**Exercise description:** In the entries below, begin at the line that has "service will differ and we ensure tha", stop after the line that has "finance, The Financial", and output those lines exactly with no pictures.
*** Record set ***
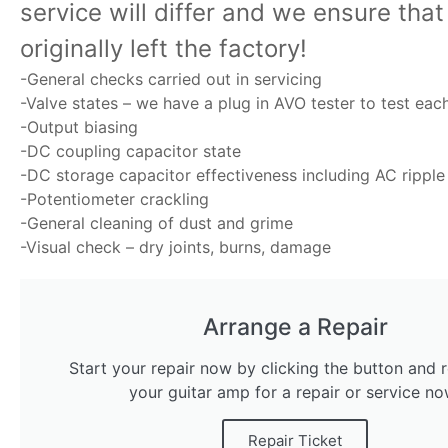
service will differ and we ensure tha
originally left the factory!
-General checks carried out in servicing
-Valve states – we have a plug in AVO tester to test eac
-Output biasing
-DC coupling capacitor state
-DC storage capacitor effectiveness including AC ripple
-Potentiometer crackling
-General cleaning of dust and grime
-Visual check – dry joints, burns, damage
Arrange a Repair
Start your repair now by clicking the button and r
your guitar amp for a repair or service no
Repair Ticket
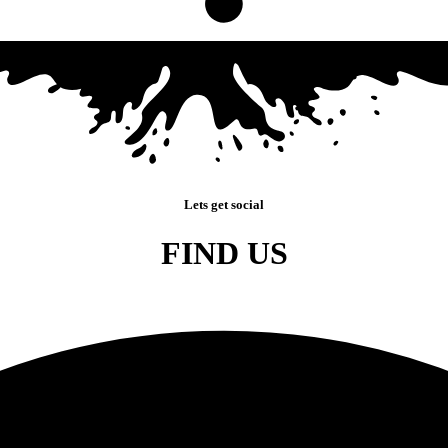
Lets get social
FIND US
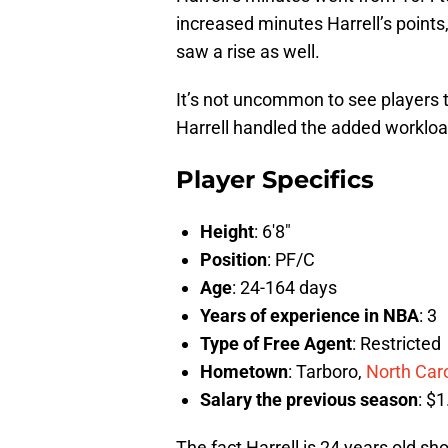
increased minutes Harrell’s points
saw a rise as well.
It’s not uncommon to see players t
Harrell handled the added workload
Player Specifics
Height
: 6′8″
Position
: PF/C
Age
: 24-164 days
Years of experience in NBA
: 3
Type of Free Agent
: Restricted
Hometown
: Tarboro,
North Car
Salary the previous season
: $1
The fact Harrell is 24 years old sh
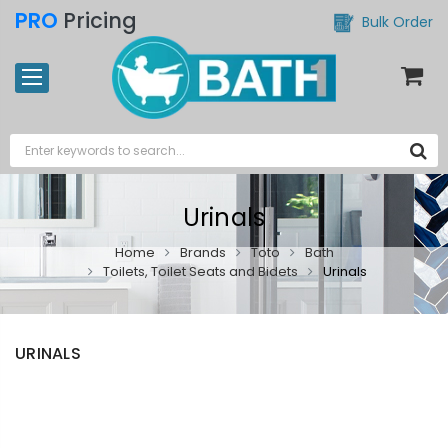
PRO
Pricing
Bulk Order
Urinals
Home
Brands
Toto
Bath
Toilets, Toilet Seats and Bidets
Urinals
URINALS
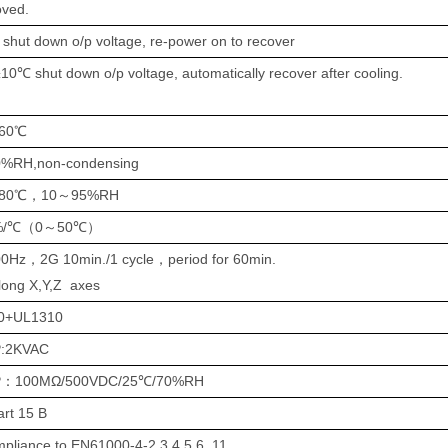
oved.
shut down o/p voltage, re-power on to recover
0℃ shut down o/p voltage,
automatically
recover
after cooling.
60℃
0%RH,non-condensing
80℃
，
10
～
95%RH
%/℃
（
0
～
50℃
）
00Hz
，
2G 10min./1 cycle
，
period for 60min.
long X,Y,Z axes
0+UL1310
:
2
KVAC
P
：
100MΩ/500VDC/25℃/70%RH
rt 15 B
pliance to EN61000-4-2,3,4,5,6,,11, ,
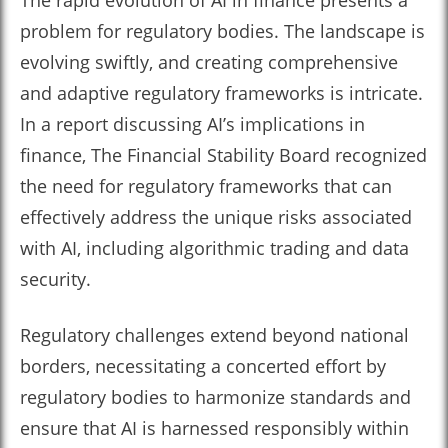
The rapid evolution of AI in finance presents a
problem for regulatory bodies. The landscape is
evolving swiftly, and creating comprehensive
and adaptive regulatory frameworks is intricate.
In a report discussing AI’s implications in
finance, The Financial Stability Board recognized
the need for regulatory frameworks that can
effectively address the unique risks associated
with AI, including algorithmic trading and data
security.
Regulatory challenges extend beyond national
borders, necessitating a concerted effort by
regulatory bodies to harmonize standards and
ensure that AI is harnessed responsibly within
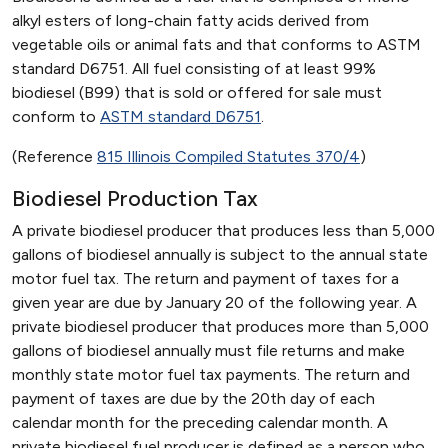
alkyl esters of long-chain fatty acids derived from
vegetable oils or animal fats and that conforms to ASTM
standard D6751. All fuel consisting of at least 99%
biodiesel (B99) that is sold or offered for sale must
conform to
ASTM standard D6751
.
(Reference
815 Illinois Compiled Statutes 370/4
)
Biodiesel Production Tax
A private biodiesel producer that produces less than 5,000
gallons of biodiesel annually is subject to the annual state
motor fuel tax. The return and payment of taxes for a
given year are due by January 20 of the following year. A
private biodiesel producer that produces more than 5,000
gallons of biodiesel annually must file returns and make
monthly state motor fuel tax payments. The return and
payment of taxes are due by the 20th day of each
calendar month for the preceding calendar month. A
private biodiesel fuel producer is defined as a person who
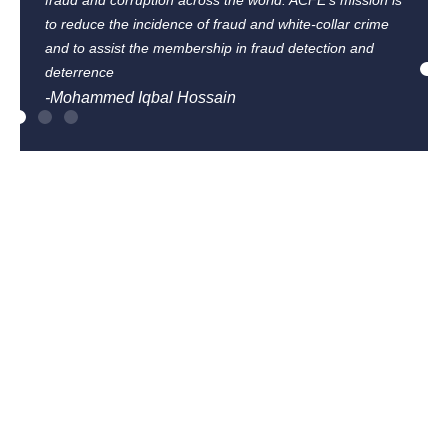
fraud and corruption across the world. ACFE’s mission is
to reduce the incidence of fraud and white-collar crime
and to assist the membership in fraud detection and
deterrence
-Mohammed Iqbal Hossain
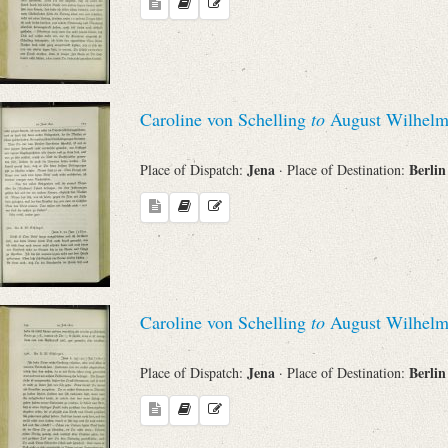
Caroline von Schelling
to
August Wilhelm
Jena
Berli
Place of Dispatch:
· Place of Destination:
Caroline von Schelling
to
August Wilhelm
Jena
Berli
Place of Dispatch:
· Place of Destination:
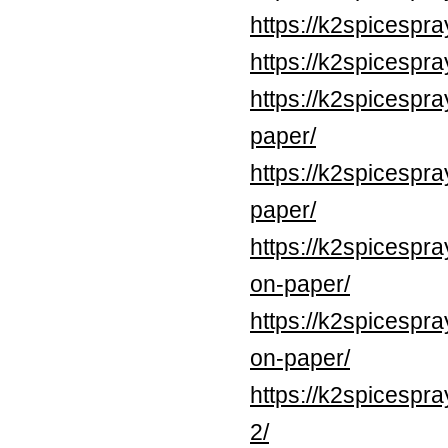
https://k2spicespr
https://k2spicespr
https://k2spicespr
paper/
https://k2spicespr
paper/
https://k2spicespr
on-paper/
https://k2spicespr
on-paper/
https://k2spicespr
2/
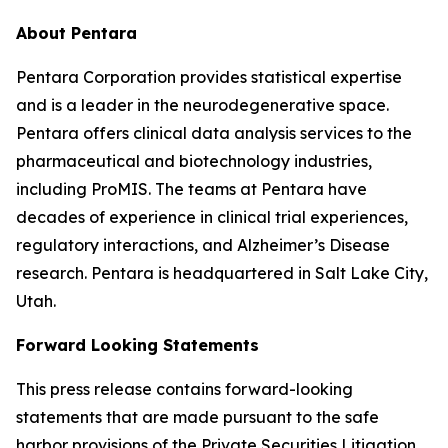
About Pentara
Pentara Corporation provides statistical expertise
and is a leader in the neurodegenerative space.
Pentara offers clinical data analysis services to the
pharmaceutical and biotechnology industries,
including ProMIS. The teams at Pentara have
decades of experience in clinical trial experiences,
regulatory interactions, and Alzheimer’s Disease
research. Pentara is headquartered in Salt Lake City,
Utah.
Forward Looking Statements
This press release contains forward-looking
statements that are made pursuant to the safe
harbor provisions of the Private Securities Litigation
*** End of Record set ***
*** Record set ***
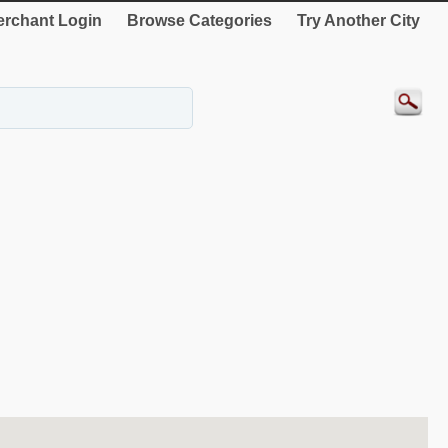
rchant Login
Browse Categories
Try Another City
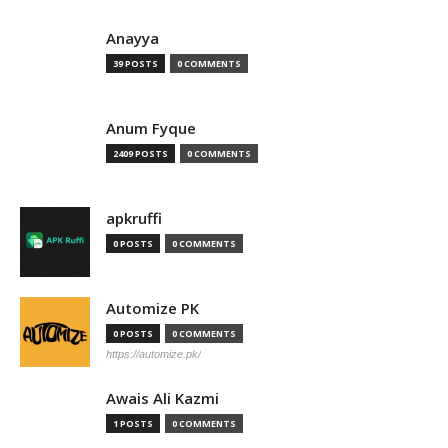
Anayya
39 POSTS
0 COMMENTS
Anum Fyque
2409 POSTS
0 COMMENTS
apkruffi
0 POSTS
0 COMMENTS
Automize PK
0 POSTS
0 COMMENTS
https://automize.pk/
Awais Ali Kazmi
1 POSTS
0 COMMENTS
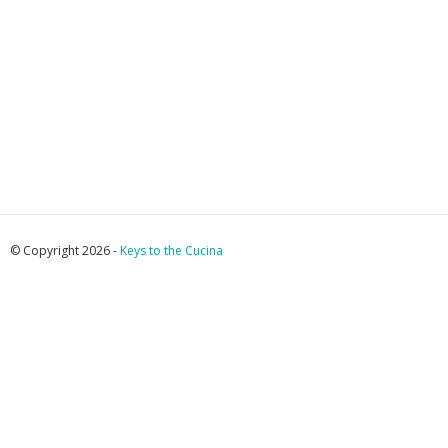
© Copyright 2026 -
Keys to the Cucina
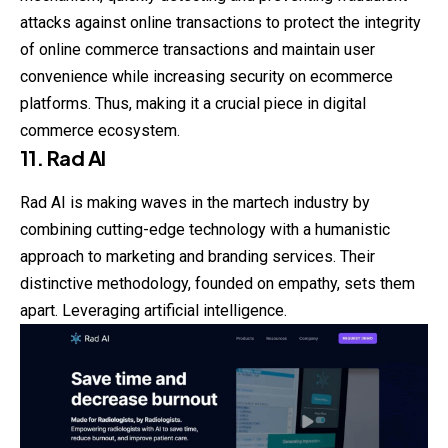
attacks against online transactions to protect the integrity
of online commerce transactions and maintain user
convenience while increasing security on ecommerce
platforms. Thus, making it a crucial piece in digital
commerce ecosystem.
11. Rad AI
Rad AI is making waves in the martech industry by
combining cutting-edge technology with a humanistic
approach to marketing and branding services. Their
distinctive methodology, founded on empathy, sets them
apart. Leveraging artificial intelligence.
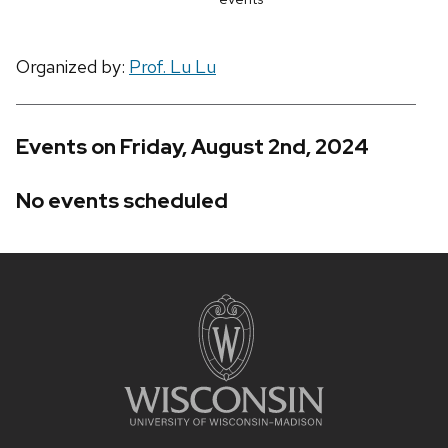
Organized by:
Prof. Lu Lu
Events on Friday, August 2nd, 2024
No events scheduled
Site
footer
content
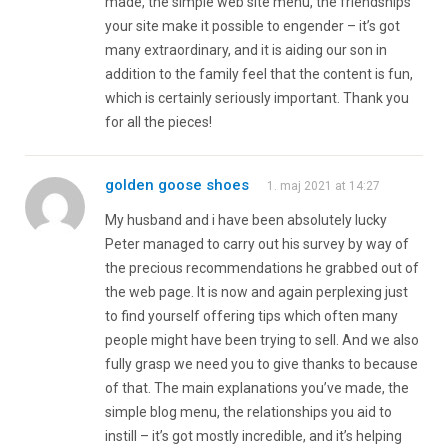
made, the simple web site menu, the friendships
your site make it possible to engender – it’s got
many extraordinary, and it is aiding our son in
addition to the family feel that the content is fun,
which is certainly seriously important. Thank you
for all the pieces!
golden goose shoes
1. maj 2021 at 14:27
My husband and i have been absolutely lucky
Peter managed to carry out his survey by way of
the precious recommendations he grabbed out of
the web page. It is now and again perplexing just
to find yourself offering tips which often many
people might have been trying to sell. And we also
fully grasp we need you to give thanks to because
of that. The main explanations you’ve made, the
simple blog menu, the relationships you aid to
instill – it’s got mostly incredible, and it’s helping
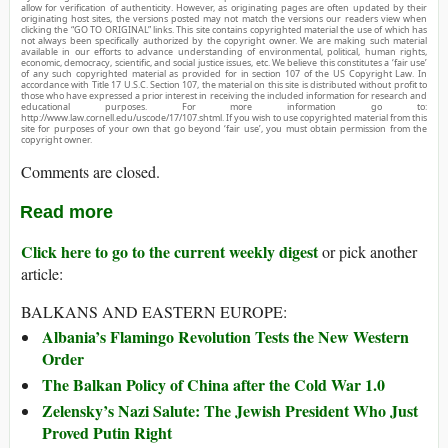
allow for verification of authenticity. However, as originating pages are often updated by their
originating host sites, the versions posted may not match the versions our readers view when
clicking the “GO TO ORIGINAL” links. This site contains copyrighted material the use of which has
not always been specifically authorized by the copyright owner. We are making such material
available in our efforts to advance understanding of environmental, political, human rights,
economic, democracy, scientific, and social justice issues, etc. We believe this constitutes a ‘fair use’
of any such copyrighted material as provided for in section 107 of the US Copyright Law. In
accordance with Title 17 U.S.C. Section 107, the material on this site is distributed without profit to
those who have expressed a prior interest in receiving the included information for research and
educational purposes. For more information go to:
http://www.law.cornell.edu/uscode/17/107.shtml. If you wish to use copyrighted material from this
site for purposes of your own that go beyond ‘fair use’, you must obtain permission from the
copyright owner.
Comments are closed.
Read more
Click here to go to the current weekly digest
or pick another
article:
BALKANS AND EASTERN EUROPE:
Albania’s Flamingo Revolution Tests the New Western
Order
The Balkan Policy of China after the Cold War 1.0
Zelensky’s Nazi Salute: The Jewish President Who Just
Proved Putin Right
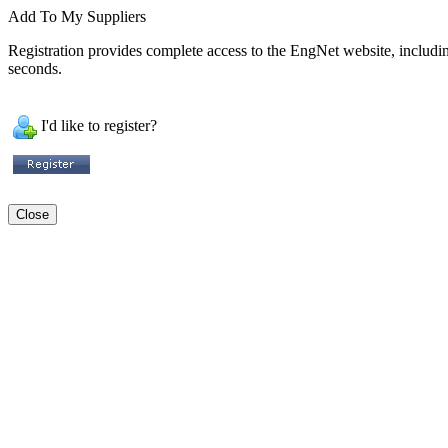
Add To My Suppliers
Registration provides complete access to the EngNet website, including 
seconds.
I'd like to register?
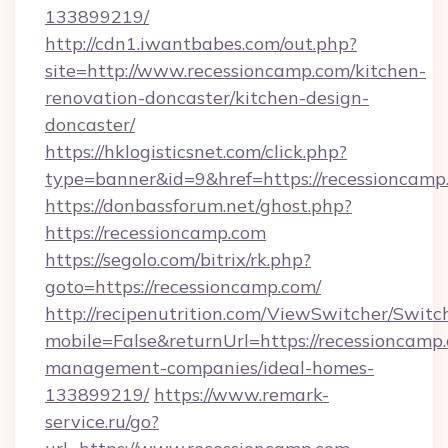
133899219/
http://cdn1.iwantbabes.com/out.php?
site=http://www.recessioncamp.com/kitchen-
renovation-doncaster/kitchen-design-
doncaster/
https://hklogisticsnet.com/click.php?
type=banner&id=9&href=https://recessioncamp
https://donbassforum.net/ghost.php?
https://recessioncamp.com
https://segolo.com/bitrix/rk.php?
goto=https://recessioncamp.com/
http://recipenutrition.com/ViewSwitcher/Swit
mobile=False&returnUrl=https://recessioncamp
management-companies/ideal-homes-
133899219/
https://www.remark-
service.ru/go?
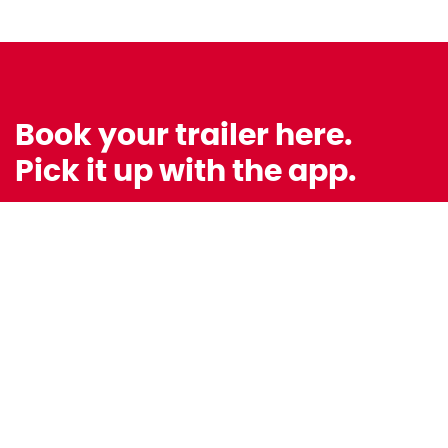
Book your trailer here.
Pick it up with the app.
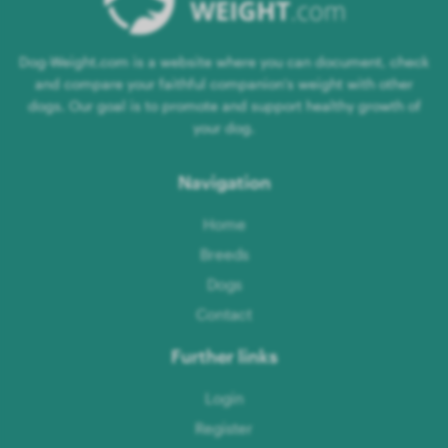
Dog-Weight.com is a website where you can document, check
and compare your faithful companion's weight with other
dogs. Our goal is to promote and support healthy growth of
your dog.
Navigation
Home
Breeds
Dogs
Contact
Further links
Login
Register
*** End of Record set ***
*** Record set ***
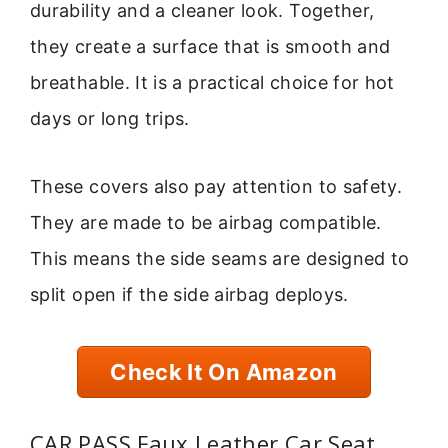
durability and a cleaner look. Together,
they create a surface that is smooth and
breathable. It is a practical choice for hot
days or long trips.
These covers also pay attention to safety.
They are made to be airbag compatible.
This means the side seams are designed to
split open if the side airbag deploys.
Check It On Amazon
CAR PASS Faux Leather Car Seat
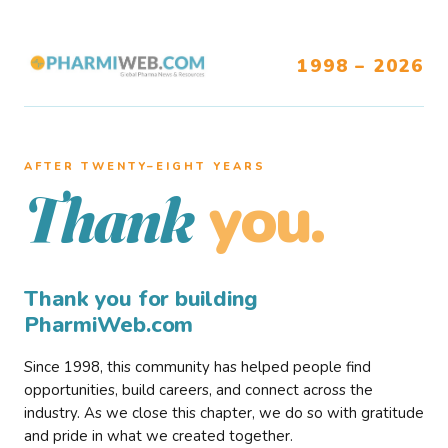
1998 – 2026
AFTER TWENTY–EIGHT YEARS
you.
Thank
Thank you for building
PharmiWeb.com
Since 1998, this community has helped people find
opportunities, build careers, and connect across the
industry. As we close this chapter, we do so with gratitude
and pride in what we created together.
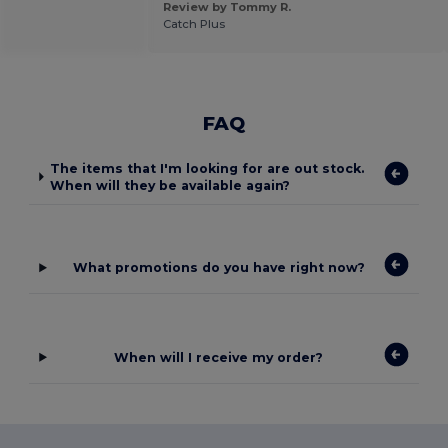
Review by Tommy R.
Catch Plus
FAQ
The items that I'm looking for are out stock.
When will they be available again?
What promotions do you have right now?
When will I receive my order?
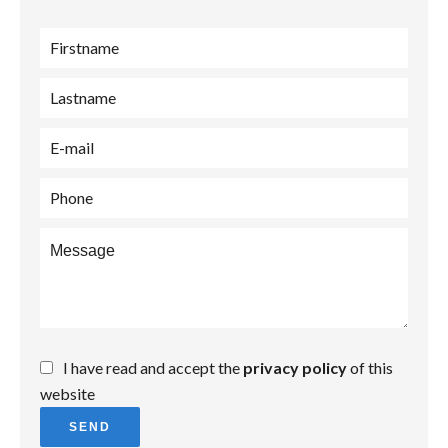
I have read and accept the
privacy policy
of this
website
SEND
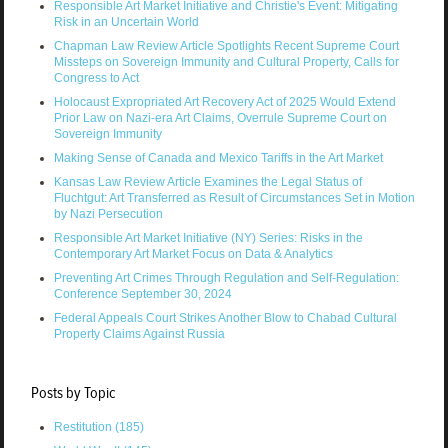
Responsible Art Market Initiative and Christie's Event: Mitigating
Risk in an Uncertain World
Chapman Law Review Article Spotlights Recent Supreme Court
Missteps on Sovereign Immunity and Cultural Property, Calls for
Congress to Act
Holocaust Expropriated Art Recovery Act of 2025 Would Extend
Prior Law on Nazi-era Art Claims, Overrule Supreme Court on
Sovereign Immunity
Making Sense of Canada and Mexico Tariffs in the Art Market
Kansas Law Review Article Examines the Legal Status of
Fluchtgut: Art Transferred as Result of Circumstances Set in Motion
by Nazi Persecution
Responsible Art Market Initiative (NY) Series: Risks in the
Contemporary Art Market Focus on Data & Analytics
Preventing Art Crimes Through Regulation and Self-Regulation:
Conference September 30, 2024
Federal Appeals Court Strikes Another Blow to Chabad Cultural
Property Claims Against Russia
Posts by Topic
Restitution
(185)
*** End of Record set ***
**Completed exercise:**
service will differ and we ensure tha
originally left the factory!
-General checks carried out in servicing
-Valve states – we have a plug in AVO tester to test eac
-Output biasing
-DC coupling capacitor state
-DC storage capacitor effectiveness including AC ripple
-Potentiometer crackling
-General cleaning of dust and grime
-Visual check – dry joints, burns, damage
Arrange a Repair
Start your repair now by clicking the button and r
your guitar amp for a repair or service no
Repair Ticket
Lets get social
FIND US
increased minutes Harrell’s points
saw a rise as well.
It’s not uncommon to see players t
Harrell handled the added workload
Player Specifics
Height
: 6′8″
Position
: PF/C
Age
: 24-164 days
Years of experience in NBA
: 3
Type of Free Agent
: Restricted
Hometown
: Tarboro,
North Car
Salary the previous season
: $1
The fact Harrell is 24 years old sh
PRO
Pricing
Bulk Order
Urinals
Home
Brands
Toto
Bath
Toilets, Toilet Seats and Bidets
Urinals
URINALS
oved.
shut down o/p voltage, re-power on to recover
0℃ shut down o/p voltage,
automatically
recover
after cooling.
60℃
0%RH,non-condensing
80℃
，
10
～
95%RH
%/℃
（
0
～
50℃
）
00Hz
，
2G 10min./1 cycle
，
period for 60min.
long X,Y,Z axes
0+UL1310
:
2
KVAC
P
：
100MΩ/500VDC/25℃/70%RH
rt 15 B
pliance to EN61000-4-2,3,4,5,6,,11, ,
The rapid evolution of AI in finance presents a
problem for regulatory bodies. The landscape is
evolving swiftly, and creating comprehensive
and adaptive regulatory frameworks is intricate.
In a report discussing AI’s implications in
finance, The Financial Stability Board recognized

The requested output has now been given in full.